Compared to documented immigrants from Mexico, undocumented immigrants are more likely to be young, single, poor, uninsured, with fewer years of schooling, lower English proficiency and less time in the US. With respect to healthcare access and utilization, documented immigrants are more likely to report at least one doctor visit in the previous year compared to undocumented immigrants from Mexico. The average number of physician visits for documented immigrants is 3.24, which is greater than that of 2.26 for undocumented immigrants from Mexico.
Documented and undocumented immigrants from Mexico face the same probability of using the Emergency Room and experiencing delays in accessing drugs and other healthcare services. Sex, marital status, education, poverty status and health insurance coverage are the most relevant characteristics that explain these differences. The study also found that time in the US and English proficiency are important predictors of healthcare access and utilization.
Evidence suggests that overall economic contributions from immigration exceed public expenditures on immigrants for services. Although the taxes and contributions to public programs is positive at the federal level, it is more often negative at the local level.

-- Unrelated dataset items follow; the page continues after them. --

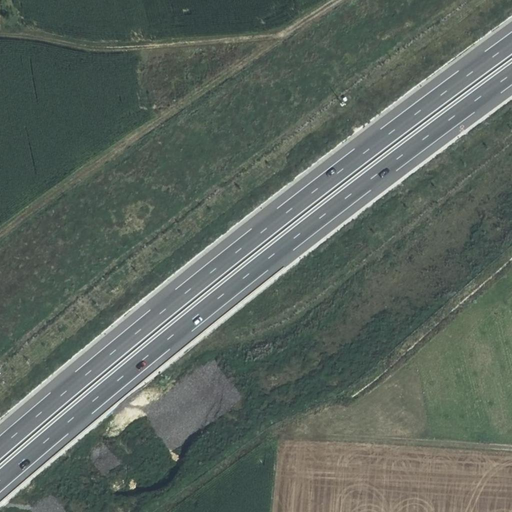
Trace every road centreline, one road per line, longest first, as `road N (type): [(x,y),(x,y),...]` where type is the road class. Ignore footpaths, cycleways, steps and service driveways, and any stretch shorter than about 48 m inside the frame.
road 1 (motorway): [(0,477),(315,217),(511,70)]
road 2 (motorway): [(511,39),(248,238),(0,444)]
road 3 (track): [(337,0),(280,36),(103,50),(0,34)]
road 4 (track): [(280,36),(0,233)]
road 5 (track): [(289,436),(511,445)]
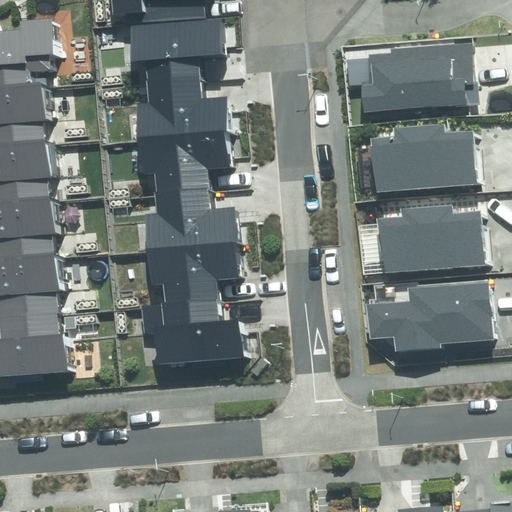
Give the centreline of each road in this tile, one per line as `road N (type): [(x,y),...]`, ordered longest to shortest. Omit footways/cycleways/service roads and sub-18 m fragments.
road 1 (residential): [(317,433),(290,68)]
road 2 (residential): [(317,433),(0,460)]
road 3 (residential): [(511,414),(317,433)]
road 4 (residential): [(342,29),(431,18),(479,0)]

The study concludes that excluding undocumented immigrants from the Patient Protection and Affordable Care Act is likely to make healthcare access and utilization more inequitable between documented and undocumented immigrants. Even if increased funding for community health centers could slightly ameliorate health care disparities among immigrants, the ultimate solution would be to provide some form of legal status to currently undocumented immigrants.